Start of Source data

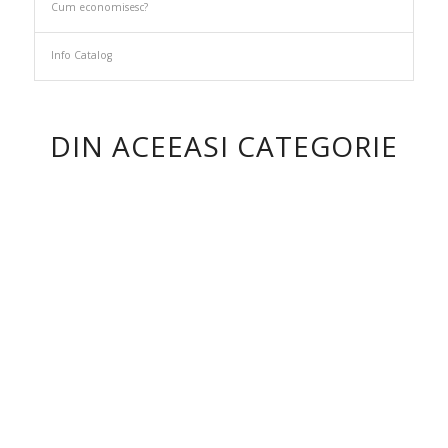
Cum economisesc?
Info Catalog
DIN ACEEASI CATEGORIE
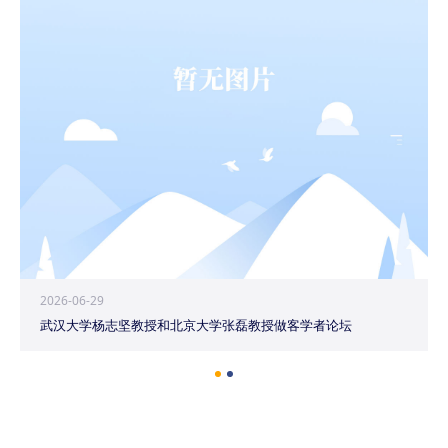
2026-06-29
武汉大学杨志坚教授和北京大学张磊教授做客学者论坛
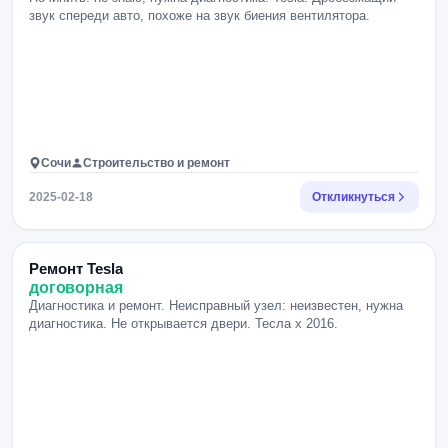
звук спереди авто, похоже на звук биения вентилятора.
Сочи
Строительство и ремонт
2025-02-18
Откликнуться
Ремонт Tesla
договорная
Диагностика и ремонт. Неисправный узел: неизвестен, нужна
диагностика. Не открывается двери. Тесла х 2016.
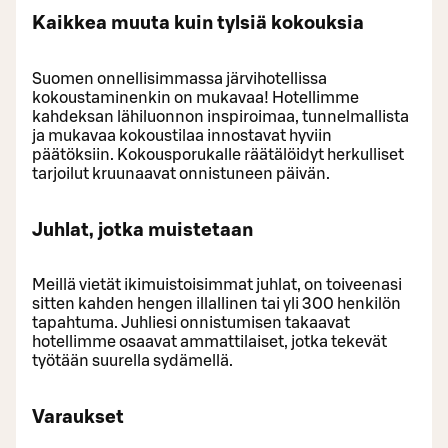
Kaikkea muuta kuin tylsiä kokouksia
Suomen onnellisimmassa järvihotellissa
kokoustaminenkin on mukavaa! Hotellimme
kahdeksan lähiluonnon inspiroimaa, tunnelmallista
ja mukavaa kokoustilaa innostavat hyviin
päätöksiin. Kokousporukalle räätälöidyt herkulliset
tarjoilut kruunaavat onnistuneen päivän.
Juhlat, jotka muistetaan
Meillä vietät ikimuistoisimmat juhlat, on toiveenasi
sitten kahden hengen illallinen tai yli 300 henkilön
tapahtuma. Juhliesi onnistumisen takaavat
hotellimme osaavat ammattilaiset, jotka tekevät
työtään suurella sydämellä.
Varaukset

End of Source data

§ **Request**:
Every line above should be copied exactly, apart from any pictures.

§ **Result of this exercise**:
Cum economisesc?
Info Catalog
DIN ACEEASI CATEGORIE
2026-06-29
武汉大学杨志坚教授和北京大学张磊教授做客学者论坛
звук спереди авто, похоже на звук биения вентилятора.
Сочи
Строительство и ремонт
2025-02-18
Откликнуться
Ремонт Tesla
договорная
Диагностика и ремонт. Неисправный узел: неизвестен, нужна
диагностика. Не открывается двери. Тесла х 2016.
Kaikkea muuta kuin tylsiä kokouksia
Suomen onnellisimmassa järvihotellissa
kokoustaminenkin on mukavaa! Hotellimme
kahdeksan lähiluonnon inspiroimaa, tunnelmallista
ja mukavaa kokoustilaa innostavat hyviin
päätöksiin. Kokousporukalle räätälöidyt herkulliset
tarjoilut kruunaavat onnistuneen päivän.
Juhlat, jotka muistetaan
Meillä vietät ikimuistoisimmat juhlat, on toiveenasi
sitten kahden hengen illallinen tai yli 300 henkilön
tapahtuma. Juhliesi onnistumisen takaavat
hotellimme osaavat ammattilaiset, jotka tekevät
työtään suurella sydämellä.
Varaukset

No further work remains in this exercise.